Work item →
In the Okuda interview below, reproduce word for word the passage that begins with the words containing "Holy Animals, Palacete, Santander" and ends with "to offer Okuda.".

─── Text passage

Free Spirit | An Interview with Okuda

Follow us

Even if you haven’t heard of Okuda, you can most definitely recognize his artworks. Covering abandoned chapels, lost railways, and dark churches with multicolored geometric patterns, his works are bold and memorizing. Born in Santander, Spain, Okuda started his career more than 20 years ago with painting, and since then has continued to inspire with his giant murals across the globe

Just a quick look at an abandoned house, in Arkansas, transformed into the universal chapel, or forgotten church of Santa Barbara, in Llanera, transformed into temple of art – it is easy to get lost in his surrealist world.

Kaos Temple by Okuda, Llanera / Spain,  2015

"Art has played a big role in all changes happened in history so far. In my case, I need to transform the grey concrete and sad places into more colourful and positive ones, because at the end this changes the people that live there. Like the last school I finished yesterday, serving as an inspiration for new generations from now on."

Okuda is best known for being a pop-surrealist painter, photographer, and sculptor. We wondered which one of them satisfies him the most and why.

“Painter, because I started painting more than 20 years ago, much earlier with other techniques.”

Okuda has one foot in the studio and one foot on the streets creating. He notes that this would be quite challenging if he didn’t have such a strong team behind the scenes.

“I enjoy a lot all aspects of my work because I have a big team, Ink and Movement that does the boring work in the office so I can keep myself focused on creating.”

Holy Animals, Palacete, Santander

His roots are in Santander but he is a free spirit traveling around the world with his art and passion to create. And each of these countries/cities has something to offer Okuda.

“My roots are in a small city in northern Spain called Santander. I moved to Madrid in 2000. But I feel I am a free spirit. Each country I visit provides me inspiration, knowledge, experiences, humanity, feelings, foods and incredible people. Definitely, all my travels help to make me an artist and a person.”

His murals, sculptures, tapestries, photographs, and installations challenge the meaning of life, existentialism and the impressions of the capitalism. He draws inspiration from everything like  Burning Man or even the fashion world. But his truest source of inspiration?

──────
─── Dataset excerpts

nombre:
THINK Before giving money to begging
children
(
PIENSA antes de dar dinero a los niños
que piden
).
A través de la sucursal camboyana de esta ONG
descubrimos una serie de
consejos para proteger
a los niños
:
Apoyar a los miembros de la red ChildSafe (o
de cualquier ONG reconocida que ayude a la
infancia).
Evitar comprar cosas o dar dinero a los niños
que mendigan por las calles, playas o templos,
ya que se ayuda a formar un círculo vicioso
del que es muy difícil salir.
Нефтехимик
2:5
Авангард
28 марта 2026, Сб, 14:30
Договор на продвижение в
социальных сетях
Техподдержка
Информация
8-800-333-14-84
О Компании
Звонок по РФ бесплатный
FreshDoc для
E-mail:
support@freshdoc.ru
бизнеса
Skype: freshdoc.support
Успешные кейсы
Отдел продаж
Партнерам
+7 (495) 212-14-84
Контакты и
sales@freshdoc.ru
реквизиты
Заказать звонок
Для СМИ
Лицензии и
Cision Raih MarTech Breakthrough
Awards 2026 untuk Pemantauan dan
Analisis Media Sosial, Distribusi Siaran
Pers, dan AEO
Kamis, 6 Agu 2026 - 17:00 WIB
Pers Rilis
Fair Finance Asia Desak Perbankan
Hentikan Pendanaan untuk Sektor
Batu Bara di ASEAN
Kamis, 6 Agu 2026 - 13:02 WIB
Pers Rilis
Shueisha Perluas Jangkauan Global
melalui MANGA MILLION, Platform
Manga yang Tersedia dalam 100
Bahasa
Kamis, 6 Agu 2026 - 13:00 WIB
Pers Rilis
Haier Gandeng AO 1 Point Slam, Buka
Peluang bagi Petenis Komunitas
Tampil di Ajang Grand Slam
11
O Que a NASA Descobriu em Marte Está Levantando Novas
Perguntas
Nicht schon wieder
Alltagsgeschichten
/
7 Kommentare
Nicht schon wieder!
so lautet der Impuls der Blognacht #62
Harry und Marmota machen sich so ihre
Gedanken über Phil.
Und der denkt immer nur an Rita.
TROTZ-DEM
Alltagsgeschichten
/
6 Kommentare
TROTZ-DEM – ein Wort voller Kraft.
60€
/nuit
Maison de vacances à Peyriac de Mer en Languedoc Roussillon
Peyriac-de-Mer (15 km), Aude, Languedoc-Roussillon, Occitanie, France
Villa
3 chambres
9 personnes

──────

Answer to this task →
Holy Animals, Palacete, Santander

His roots are in Santander but he is a free spirit traveling around the world with his art and passion to create. And each of these countries/cities has something to offer Okuda.